Мы благодарили и отказывались, но хозяйка и слушать ничего не хотела:

– Нет, нет, раз вместе, значит вместе.

Пришлось подчиниться.

– Здесь папа сядет, – предупредила девочка, когда Ляля подвинула свой стул. Разместились за столом, склонились над дымящимися чашками крепкого, умело заваренного чая…

Вдруг Ляля отодвинула чашку.

– Что же мы тут сидим… – она порывисто встала из-за стола, – Андрей, как хочешь, я иду в милицию…

Феоктистова удивленно взглянула на нее. Потом также торопливо встала из-за стола:

– Погоди, девочка, – пытливо заглянула в глаза Ляли, – погоди-погоди. У вас что-то важное?

– Неужели мы стали бы тревожить вас по пустякам!

– Не знаю, не знаю. К нам много ребят приходит. У каждого своя причина. Вчера, например, юные собаководы явились за советом, как сторожевых щенков воспитывать.

– У нас несчастье, а вы о щенках!..

– Несчастье? Так что же вы молчали!..

Феоктистова подошла к телефону:

– Катюша, будь добра, срочно соедини меня с Феоктистовым. Уехал к самбистам? Тогда прошу Петренко или Сидорчука. Вышли?

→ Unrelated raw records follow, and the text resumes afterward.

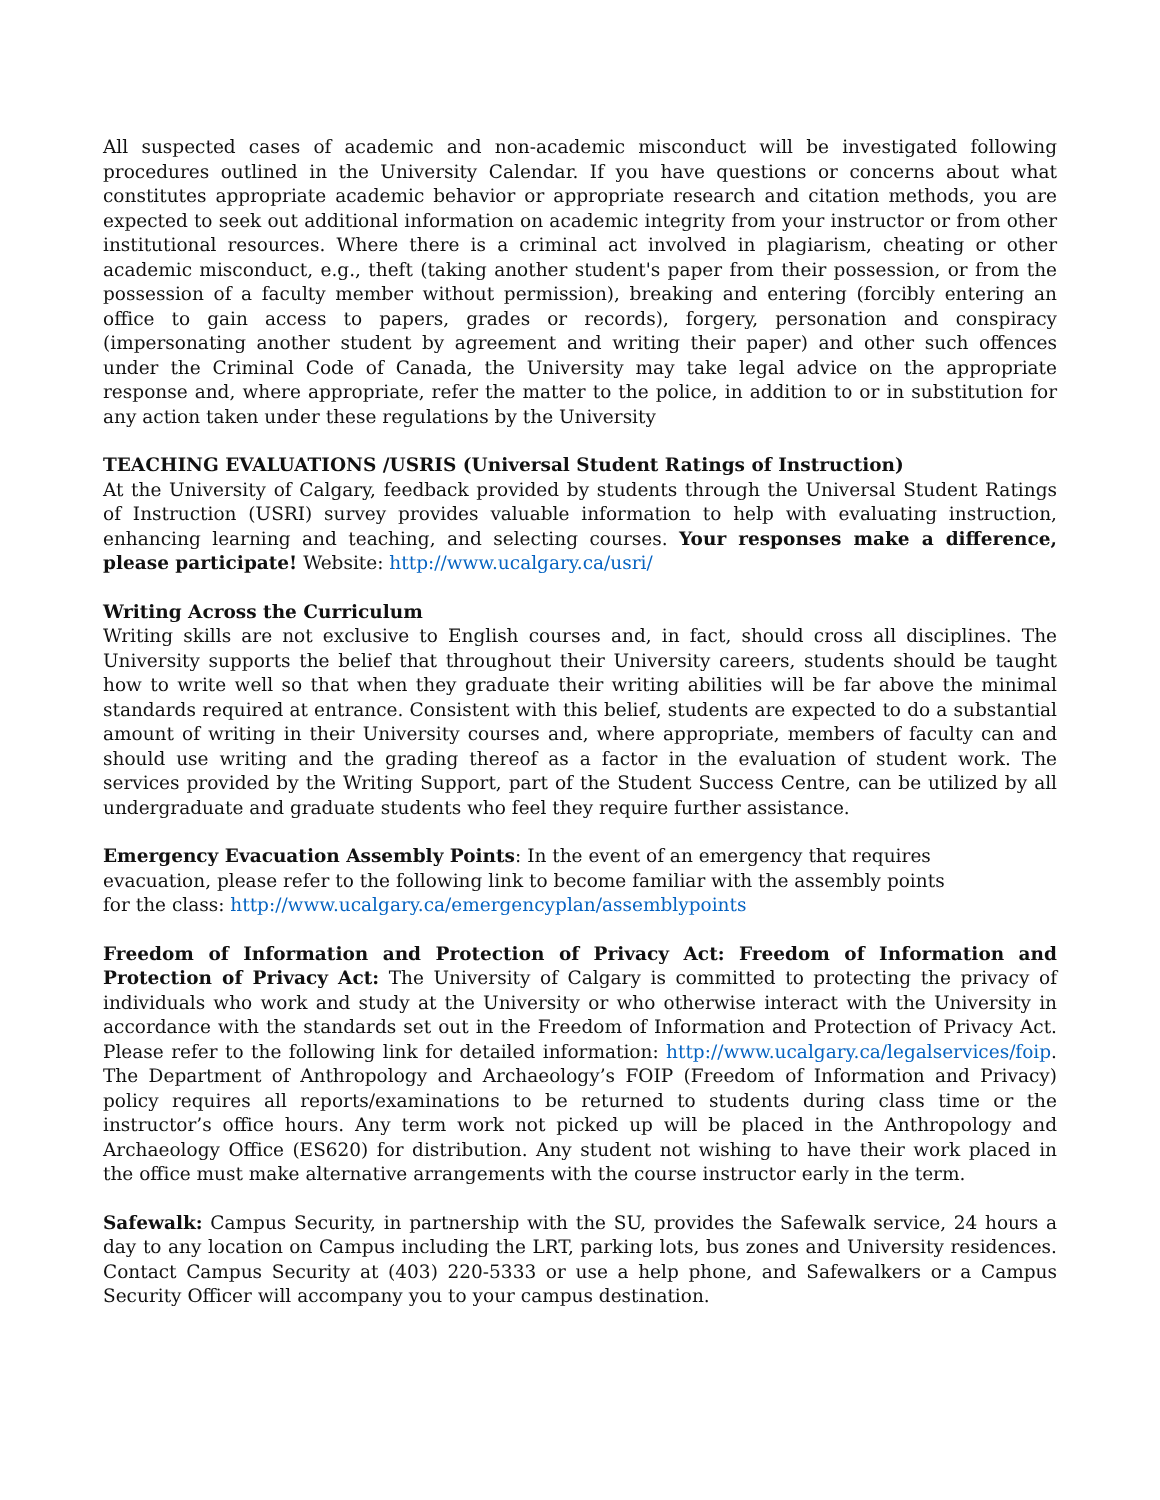All suspected cases of academic and non-academic misconduct will be investigated following procedures outlined in the University Calendar. If you have questions or concerns about what constitutes appropriate academic behavior or appropriate research and citation methods, you are expected to seek out additional information on academic integrity from your instructor or from other institutional resources. Where there is a criminal act involved in plagiarism, cheating or other academic misconduct, e.g., theft (taking another student's paper from their possession, or from the possession of a faculty member without permission), breaking and entering (forcibly entering an office to gain access to papers, grades or records), forgery, personation and conspiracy (impersonating another student by agreement and writing their paper) and other such offences under the Criminal Code of Canada, the University may take legal advice on the appropriate response and, where appropriate, refer the matter to the police, in addition to or in substitution for any action taken under these regulations by the University
TEACHING EVALUATIONS /USRIS (Universal Student Ratings of Instruction)
At the University of Calgary, feedback provided by students through the Universal Student Ratings of Instruction (USRI) survey provides valuable information to help with evaluating instruction, enhancing learning and teaching, and selecting courses. Your responses make a difference, please participate! Website: http://www.ucalgary.ca/usri/
Writing Across the Curriculum
Writing skills are not exclusive to English courses and, in fact, should cross all disciplines. The University supports the belief that throughout their University careers, students should be taught how to write well so that when they graduate their writing abilities will be far above the minimal standards required at entrance. Consistent with this belief, students are expected to do a substantial amount of writing in their University courses and, where appropriate, members of faculty can and should use writing and the grading thereof as a factor in the evaluation of student work. The services provided by the Writing Support, part of the Student Success Centre, can be utilized by all undergraduate and graduate students who feel they require further assistance.
Emergency Evacuation Assembly Points: In the event of an emergency that requires evacuation, please refer to the following link to become familiar with the assembly points for the class: http://www.ucalgary.ca/emergencyplan/assemblypoints
Freedom of Information and Protection of Privacy Act: Freedom of Information and Protection of Privacy Act: The University of Calgary is committed to protecting the privacy of individuals who work and study at the University or who otherwise interact with the University in accordance with the standards set out in the Freedom of Information and Protection of Privacy Act. Please refer to the following link for detailed information: http://www.ucalgary.ca/legalservices/foip. The Department of Anthropology and Archaeology’s FOIP (Freedom of Information and Privacy) policy requires all reports/examinations to be returned to students during class time or the instructor’s office hours. Any term work not picked up will be placed in the Anthropology and Archaeology Office (ES620) for distribution. Any student not wishing to have their work placed in the office must make alternative arrangements with the course instructor early in the term.
Safewalk: Campus Security, in partnership with the SU, provides the Safewalk service, 24 hours a day to any location on Campus including the LRT, parking lots, bus zones and University residences. Contact Campus Security at (403) 220-5333 or use a help phone, and Safewalkers or a Campus Security Officer will accompany you to your campus destination.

Как только зайдут, сейчас же позвони!

Но прежде чем позвонила Катюша, раздался звонок в передней.

На миг Феоктистов задержался в дверях, окидывая быстрым взглядом собравшихся за столом. Мы, в свою очередь, украдкой присматривались к нему: невысокого роста ладно собранный человек в темно-синем костюме, сидевшем, как военная форма.

Мы поднялись навстречу Феоктистову, но девочка опередила нас:

– Папа, тебя ждут!

Алексей Алексеевич подхватил дочку:

– Прости, Лялек! Честное слово, заслуживаю снисхождения, – и обратился к супруге, – прости, Клавдюша. Задержали мальчишки. Опять начудили.

– Хоть бы позвонил!

– Телефона поблизости не было. Да и минутки вырвать не мог, – поцеловав дочку, опустил на пол. – Спать, Лялька. Марш укладываться.

Дружок улегся у ног хозяина, навостривая то одно, то другое ухо, прислушиваясь к разговору.

– Мы вас ждали, – нетерпеливо обратилась Ляля Ступало к Феоктистову; ей не хотелось отнимать счастливую минуту у семьи, у маленькой, прильнувшей к отцу девочки, но стрелка часов продолжала двигаться вперед.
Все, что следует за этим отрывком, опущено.